On the way back to the capsule he passes a pair of sauropods mating, a tyrannosaur in full slather, another thing with talons like scythes, and half a dozen others. The thinko obligingly provides him with their names, but Mallory doesn’t even give them a glance. The brutal fact of his own inescapable cowardice is the only thing that occupies his mind. She has had the courage to turn her back on the stagnant overperfect world where they live, regardless of all danger, whereas he—he—

“There is the capsule, sir,” the thinko says triumphantly.

Last chance, Mallory.

No. No. No. He can’t do it.

He climbs in. Waits. Something ghastly appears outside, all teeth and claws, and peers balefully at him through the window. Mallory peers back at it, nose to nose, hardly caring what happens to him now.
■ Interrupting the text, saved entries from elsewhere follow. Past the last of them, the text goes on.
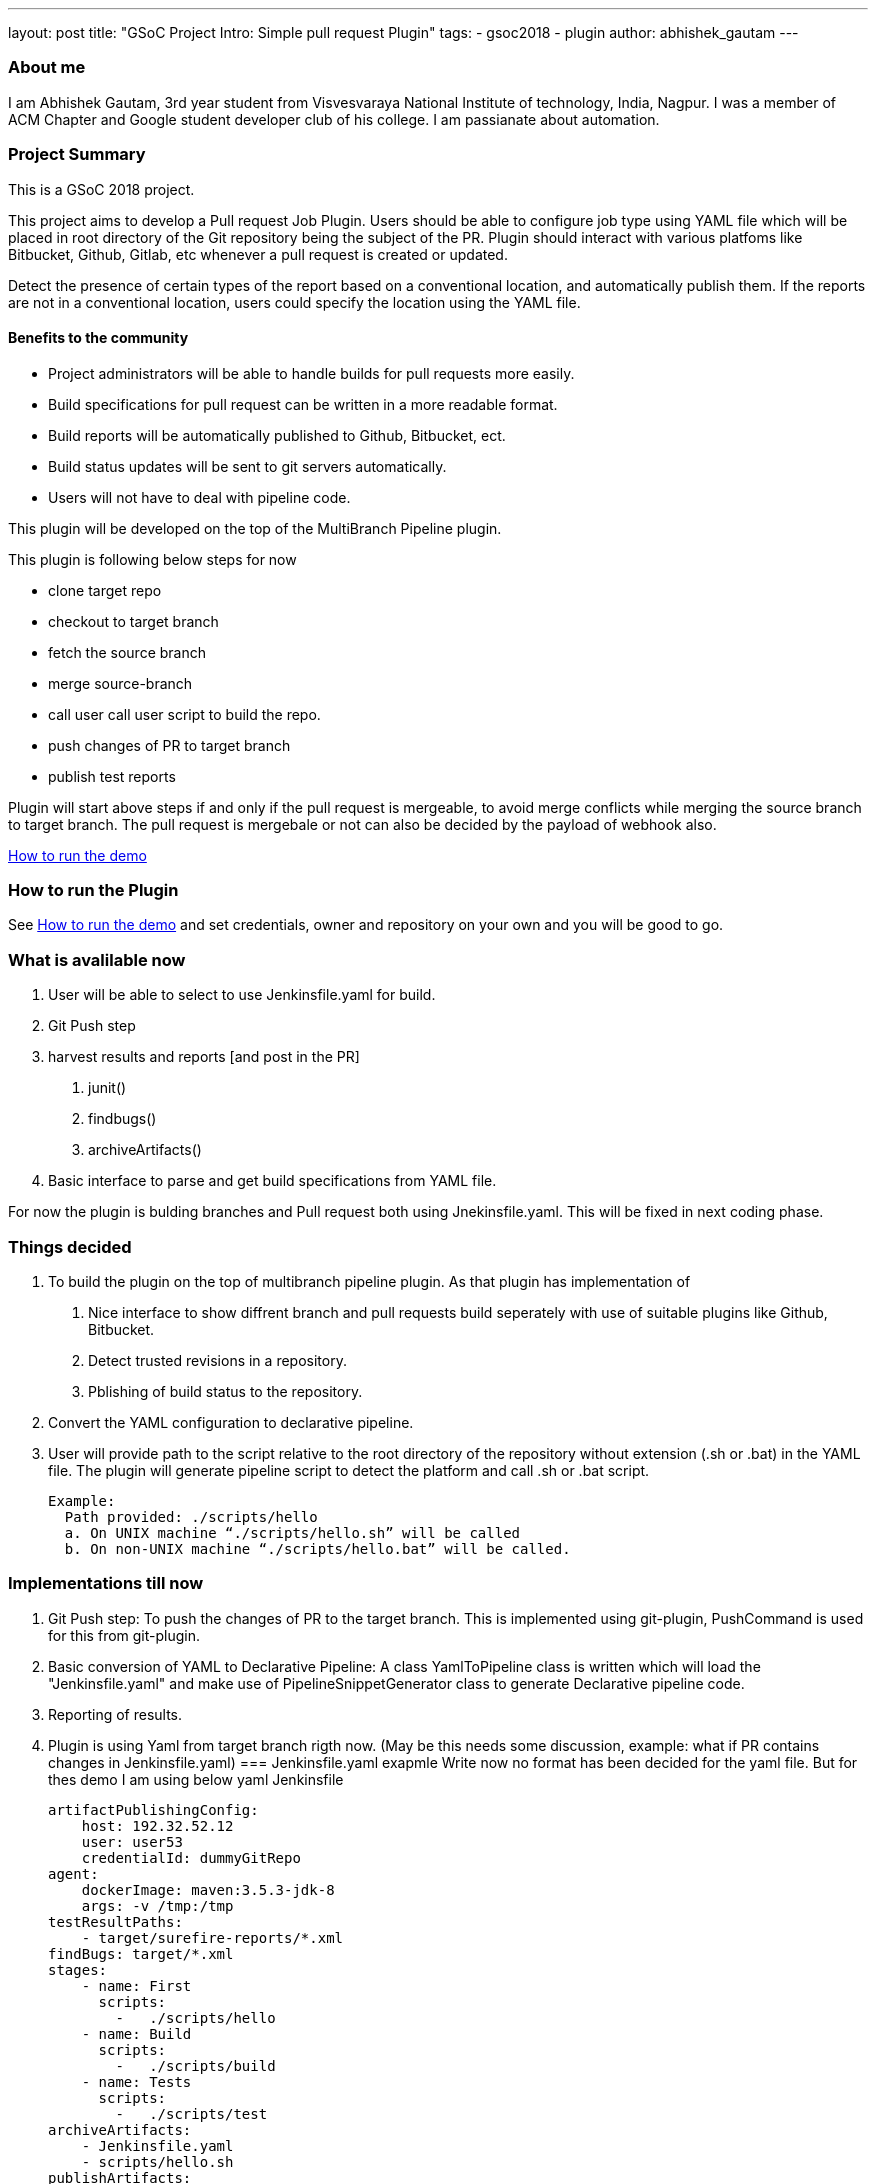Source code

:---
layout: post
title: "GSoC Project Intro: Simple pull request Plugin"
tags:
- gsoc2018
- plugin
author: abhishek_gautam
---

=== About me

I am Abhishek Gautam, 3rd year student from Visvesvaraya National Institute of
technology, India, Nagpur. I was a member of ACM Chapter and Google student developer club of his
college. I am passianate about automation.

=== Project Summary
This is a GSoC 2018 project.

This project aims to develop a Pull request Job Plugin. Users should be able to
configure job type using YAML file which will be placed in root directory of the
Git repository being the subject of the PR. Plugin should interact with various
platfoms like Bitbucket, Github, Gitlab, etc whenever a pull request is created or updated.

Detect the presence of certain types of the report based on a conventional location,
and automatically publish them. If the reports are not in a conventional location,
users could specify the location using the YAML file.

==== Benefits to the community
* Project administrators will be able to handle builds for pull requests more easily.
* Build specifications for pull request can be written in a more readable format.
* Build reports will be automatically published to Github, Bitbucket, ect.
* Build status updates will be sent to git servers automatically.
* Users will not have to deal with pipeline code.


This plugin will be developed on the top of the MultiBranch Pipeline plugin.

.This plugin is following below steps for now
* clone target repo
* checkout to target branch
* fetch the source branch
* merge source-branch
* call user call user script to build the repo.
* push changes of PR to target branch
* publish test reports

Plugin will start above steps if and only if the pull request is
mergeable, to avoid merge conflicts while merging the source branch to target
branch. The pull request is mergebale or not can also be decided by the payload of webhook also.

https://github.com/jenkinsci/simple-pull-request-job-plugin/blob/master/README.md[How to run the demo]

=== How to run the Plugin
See https://github.com/jenkinsci/simple-pull-request-job-plugin/blob/master/README.md[How to run the demo]
and set credentials, owner and repository on your own and you will be good to go.

=== What is avalilable now
1. User will be able to select to use Jenkinsfile.yaml for build.
2. Git Push step
3. harvest results and reports [and post in the PR]
 a. junit()
 b. findbugs()
 c. archiveArtifacts()
4. Basic interface to parse and get build specifications from YAML file.

For now the plugin is bulding branches and Pull request both using Jnekinsfile.yaml.
This will be fixed in next coding phase.

=== Things decided
1. To build the plugin on the top of multibranch pipeline plugin. As that plugin has implementation of
  a. Nice interface to show diffrent branch and pull requests build seperately with use of suitable plugins like Github, Bitbucket.
  b. Detect trusted revisions in a repository.
  c. Pblishing of build status to the repository.

2. Convert the YAML configuration to declarative pipeline.
3. User will provide path to the script relative to the root directory of the repository
  without extension (.sh or .bat) in the YAML file. The plugin will generate pipeline script to detect the
  platform and call .sh or .bat script.

  Example:
    Path provided: ./scripts/hello
    a. On UNIX machine “./scripts/hello.sh” will be called
    b. On non-UNIX machine “./scripts/hello.bat” will be called.

=== Implementations till now
1. Git Push step: To push the changes of PR to the target branch. This is implemented
using git-plugin, PushCommand is used for this from git-plugin.
2. Basic conversion of YAML to Declarative Pipeline: A class YamlToPipeline class
is written which will load the "Jenkinsfile.yaml" and make use of PipelineSnippetGenerator class
to generate Declarative pipeline code.
3. Reporting of results.
4. Plugin is using Yaml from target branch rigth now. (May be this needs some discussion, example: what if PR contains changes in Jenkinsfile.yaml)
=== Jenkinsfile.yaml exapmle
Write now no format has been decided for the yaml file. But for thes demo I am using below yaml Jenkinsfile
[source,yaml]
artifactPublishingConfig:
    host: 192.32.52.12
    user: user53
    credentialId: dummyGitRepo
agent:
    dockerImage: maven:3.5.3-jdk-8
    args: -v /tmp:/tmp
testResultPaths:
    - target/surefire-reports/*.xml
findBugs: target/*.xml
stages:
    - name: First
      scripts:
        -   ./scripts/hello
    - name: Build
      scripts:
        -   ./scripts/build
    - name: Tests
      scripts:
        -   ./scripts/test
archiveArtifacts:
    - Jenkinsfile.yaml
    - scripts/hello.sh
publishArtifacts:
    - from: Jenkinsfile.yaml
      to: ~/archives
    - from: scripts/hello.sh
      to: ~/archives

Below pipeline code will be generated using above yaml file.

[source, groovy]
pipeline {
  agent {
    docker {
      image 'maven:3.5.3-jdk-8'
      args '-v /tmp:/tmp'
      alwaysPull false
      reuseNode false
    }
  }
  stages {
    stage('First') {
      steps {
        script {
          if (isUnix()) {
            sh './scripts/hello.sh'
          } else {
            bat './scripts/hello.bat'
          }
        }
      }
    }
    stage('Build') {
      steps {
        script {
          if (isUnix()) {
            sh './scripts/build.sh'
          } else {
            bat './scripts/build.bat'
          }
        }
      }
      post {
        success {
          archiveArtifacts artifacts: '**/target/*.jar'
          archiveArtifacts artifacts: 'Jenkinsfile.yaml'
          archiveArtifacts artifacts: 'scripts/hello.sh'
        }
      }
    }
    stage('Tests') {
      steps {
        script {
          if (isUnix()) {
            sh './scripts/test.sh'
          } else {
            bat './scripts/test.bat'
          }
        }
      }
      post {
        success {
          junit 'target/surefire-reports/*.xml'
        }
        always {
          findbugs pattern: 'target/*.xml'
        }
      }
    }
  }
}

=== Coding Phase 2 plans
[start=1]
* Decide a proper YAML format to use for Jenkinsfile.yaml
* Create Step Configurator for SPRP plugin. https://issues.jenkins-ci.org/browse/JENKINS-51637[JENKINS-51637].
This will enable users to use Pipeline steps in Jenkinsfile.yaml.
* Geting rid of manual tab generation in Pipeline SnippetGenerator class.
* Write tests for the plugin.


=== How to reach me
* Email: gautamabhishek46@gmail.com
* Gitter room: https://gitter.im/jenkinsci/simple-pull-request-job-plugin

=== References

* https://docs.google.com/document/d/1cuC0AvQG3e4GCjIoCwK3J0tcJVAz1eNDKV8d_zXxlO8/edit[Initial proposal of the project]
* https://github.com/jenkinsci/simple-pull-request-job-plugin[Project repository]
The creature takes an experimental nibble at the capsule. The impervious metal resists. The dinosaur shrugs and waddles away.

A chime goes off. The Late Cretaceous turns blurry and disappears.

In mid-October, seven weeks after his return, he is telling the somewhat edited version of his adventure at a party for the fifteenth time that month when a woman to his left says, “There’s someone in the other room who’s just came back from the dinosaur tour too.”

“Really,” says Mallory, without enthusiasm.

“You and she would love to compare notes, I’ll bet. Wait, and I’ll get her. Jayne! Jayne, come in here for a moment!”

Mallory gasps. Color floods his face. His mind swirls in bewilderment and chagrin. Her eyes are as sparkling and alert as ever, her hair is a golden cloud.

“But you told me—”

“Yes,” she says. “I did, didn’t I?”

“Your capsule—you said it had gone back—”

“It was just on the far side of the ankylosaurs, behind the horsetails. I got to the Cretaceous about eight hours before you did. I had signed up for a 24-hour tour.”

“And you let me believe—”

“Yes. So I did.” She grins at him and says softly, “It was a lovely fantasy, don’t you think?”

He comes close to her and gives her a cold, hard stare. “What would you have done if I had let my capsule go back without me and stranded myself there for the sake of your lovely fantasy? Or didn’t you stop to think about that?”

“I don’t know,” she tells him. “I just don’t know.” And she laughs.